Short problem A
For each statement below, say whether the emoji passage supports it, answering yes or no and quoting the deciding words: (i) Emoji took off in 2011 when Apple added emoji support to its iPhones. (ii) Emoji Version 13.0 came out in late 2021. (iii) The judge in the Israeli case ruled that the emoji equaled a binding agreement.
Short problem B
Please translate this sentence from the emoji passage into Spanish: "Today when people talk about emoji, they’re actually referring to the emoji symbols included in the Unicode standard."

*** Passage ***

Are emoji a global language? Yes and no.

If you communicate via text messages, tweet, or post to social media, chances are you use emoji. They help to convey or amplify your message, right? They’re what some call the new “global language” of the digital age. But are you sure they’re not adding confusion, or getting you in hot water legally? Stick around as we argue the case both ways, in favor of emoji’s viability as a global language, and against.

The case⚖️for👍a global🌎language📣

The case for emoji being or becoming a global language is quite compelling. After their birth in 1999 as a way to spice up text messages for Japanese feature phones, it was adopted by multiple carriers as a common set of symbols that could be shared across platforms. Subsequently emoji really took off in 2011 when Apple included emoji support in its iPhones.

Today when people talk about emoji, they’re actually referring to the emoji symbols included in the Unicode standard. Emoji Version 1.0 comprised 81 symbols approved from 2010 to 2015. This grew over the years, reaching 1,329 symbols with the latest Version 13.0 in 2020, to be followed by Version 14.0 scheduled for release in late 2021.

Emoji have become so popular that 😂 (U-1F602) was awarded as Oxford English Dictionary’s Word of the Year for 2015, and July 17 is celebrated as World Emoji Day. The key takeaway here is that emoji were envisaged as, and have become, a cross-platform standard for communication that is compatible on a wide variety of devices, recognized on a global scale.

You know you’ve made it big when you wind up in court, and emoji are no exception. Due to their popularity and ubiquitous nature, courts worldwide are seeing an increase in litigation involving emoji. One of the earliest and perhaps most famous case was in Israel, when a landlord sued prospective renters in 2016 for sending the message “Good morning 😊interested in renting 💃👯✌🏻 🐿☄🍾just need to discuss the details… When’s a good time for you?” but then disappearing. The judge stopped short of ruling that the emoji equaled a binding agreement, but ordered the defendant to pay compensation to the plaintiff because “these symbols, which convey to the other side that everything is in order, were misleading.”

*** Information provided ***

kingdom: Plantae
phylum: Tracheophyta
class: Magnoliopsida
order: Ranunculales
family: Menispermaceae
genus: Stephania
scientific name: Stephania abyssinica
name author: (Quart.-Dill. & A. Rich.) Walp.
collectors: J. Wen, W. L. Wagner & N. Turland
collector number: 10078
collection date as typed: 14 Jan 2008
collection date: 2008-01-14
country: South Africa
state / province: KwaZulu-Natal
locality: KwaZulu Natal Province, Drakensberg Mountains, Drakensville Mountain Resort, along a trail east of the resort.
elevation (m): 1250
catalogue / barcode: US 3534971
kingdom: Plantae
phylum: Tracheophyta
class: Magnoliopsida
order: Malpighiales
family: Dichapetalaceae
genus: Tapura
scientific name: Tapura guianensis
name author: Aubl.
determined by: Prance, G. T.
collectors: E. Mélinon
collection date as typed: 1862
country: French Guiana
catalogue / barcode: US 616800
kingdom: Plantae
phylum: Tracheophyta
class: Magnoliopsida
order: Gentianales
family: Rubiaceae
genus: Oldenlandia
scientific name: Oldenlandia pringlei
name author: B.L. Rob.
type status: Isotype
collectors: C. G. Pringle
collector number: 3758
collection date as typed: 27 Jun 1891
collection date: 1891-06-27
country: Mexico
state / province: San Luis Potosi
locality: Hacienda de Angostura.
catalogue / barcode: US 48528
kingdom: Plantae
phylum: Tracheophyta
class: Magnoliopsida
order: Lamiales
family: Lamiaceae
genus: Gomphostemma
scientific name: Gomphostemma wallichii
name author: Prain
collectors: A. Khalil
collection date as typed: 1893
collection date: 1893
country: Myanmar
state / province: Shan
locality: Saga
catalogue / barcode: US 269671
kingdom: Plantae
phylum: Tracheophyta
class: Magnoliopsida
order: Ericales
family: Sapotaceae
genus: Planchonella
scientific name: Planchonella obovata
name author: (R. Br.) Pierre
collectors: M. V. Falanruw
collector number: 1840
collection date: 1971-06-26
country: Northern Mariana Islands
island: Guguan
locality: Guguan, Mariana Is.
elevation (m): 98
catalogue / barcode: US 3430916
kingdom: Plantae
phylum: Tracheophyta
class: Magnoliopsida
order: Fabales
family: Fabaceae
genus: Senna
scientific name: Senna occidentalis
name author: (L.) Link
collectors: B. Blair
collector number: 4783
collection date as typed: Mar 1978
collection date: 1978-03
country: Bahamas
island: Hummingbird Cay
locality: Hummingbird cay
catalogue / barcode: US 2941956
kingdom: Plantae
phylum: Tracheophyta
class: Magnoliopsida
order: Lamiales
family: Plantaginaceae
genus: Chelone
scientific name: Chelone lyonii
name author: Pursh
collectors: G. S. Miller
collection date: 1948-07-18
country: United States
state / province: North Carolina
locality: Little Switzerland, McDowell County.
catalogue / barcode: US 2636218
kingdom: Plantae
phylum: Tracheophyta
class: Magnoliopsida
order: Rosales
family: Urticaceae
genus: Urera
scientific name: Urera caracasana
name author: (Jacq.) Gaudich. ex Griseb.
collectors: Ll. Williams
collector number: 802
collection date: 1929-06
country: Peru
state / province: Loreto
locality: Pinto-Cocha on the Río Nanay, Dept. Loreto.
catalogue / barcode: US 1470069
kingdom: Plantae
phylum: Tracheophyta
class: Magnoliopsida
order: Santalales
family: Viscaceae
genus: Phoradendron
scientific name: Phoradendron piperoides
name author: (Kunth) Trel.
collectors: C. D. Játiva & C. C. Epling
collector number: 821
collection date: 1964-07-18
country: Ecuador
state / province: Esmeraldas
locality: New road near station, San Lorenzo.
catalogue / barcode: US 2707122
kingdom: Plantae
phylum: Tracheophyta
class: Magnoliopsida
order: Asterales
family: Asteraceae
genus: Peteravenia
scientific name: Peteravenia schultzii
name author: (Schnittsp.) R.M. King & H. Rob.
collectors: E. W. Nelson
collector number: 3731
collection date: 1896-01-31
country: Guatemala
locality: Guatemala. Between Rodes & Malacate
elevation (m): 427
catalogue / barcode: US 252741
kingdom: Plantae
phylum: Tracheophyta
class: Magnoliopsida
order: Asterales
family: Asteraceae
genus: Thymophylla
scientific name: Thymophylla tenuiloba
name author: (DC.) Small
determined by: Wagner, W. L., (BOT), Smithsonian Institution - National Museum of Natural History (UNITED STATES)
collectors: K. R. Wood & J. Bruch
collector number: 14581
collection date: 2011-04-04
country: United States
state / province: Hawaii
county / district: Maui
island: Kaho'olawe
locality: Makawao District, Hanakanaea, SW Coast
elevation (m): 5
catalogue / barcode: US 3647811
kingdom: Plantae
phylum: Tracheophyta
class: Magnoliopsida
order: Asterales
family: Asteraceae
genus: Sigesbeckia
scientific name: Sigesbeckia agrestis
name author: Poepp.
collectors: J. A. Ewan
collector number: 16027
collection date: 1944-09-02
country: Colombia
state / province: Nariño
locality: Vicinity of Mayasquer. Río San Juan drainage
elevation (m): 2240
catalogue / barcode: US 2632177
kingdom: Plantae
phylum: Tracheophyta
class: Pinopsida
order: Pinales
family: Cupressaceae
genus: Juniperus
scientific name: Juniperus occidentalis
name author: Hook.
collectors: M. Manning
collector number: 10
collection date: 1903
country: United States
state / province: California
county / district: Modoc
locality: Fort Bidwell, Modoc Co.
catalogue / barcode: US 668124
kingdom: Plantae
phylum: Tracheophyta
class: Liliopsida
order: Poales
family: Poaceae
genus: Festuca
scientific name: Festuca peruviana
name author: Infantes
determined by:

***

Task answer A
(i) Yes: "emoji really took off in 2011 when Apple included emoji support in its iPhones."
(ii) No: "reaching 1,329 symbols with the latest Version 13.0 in 2020"
(iii) No: "The judge stopped short of ruling that the emoji equaled a binding agreement"

Task answer B
Hoy en día, cuando la gente habla de emoji, en realidad se refiere a los símbolos emoji incluidos en el estándar Unicode.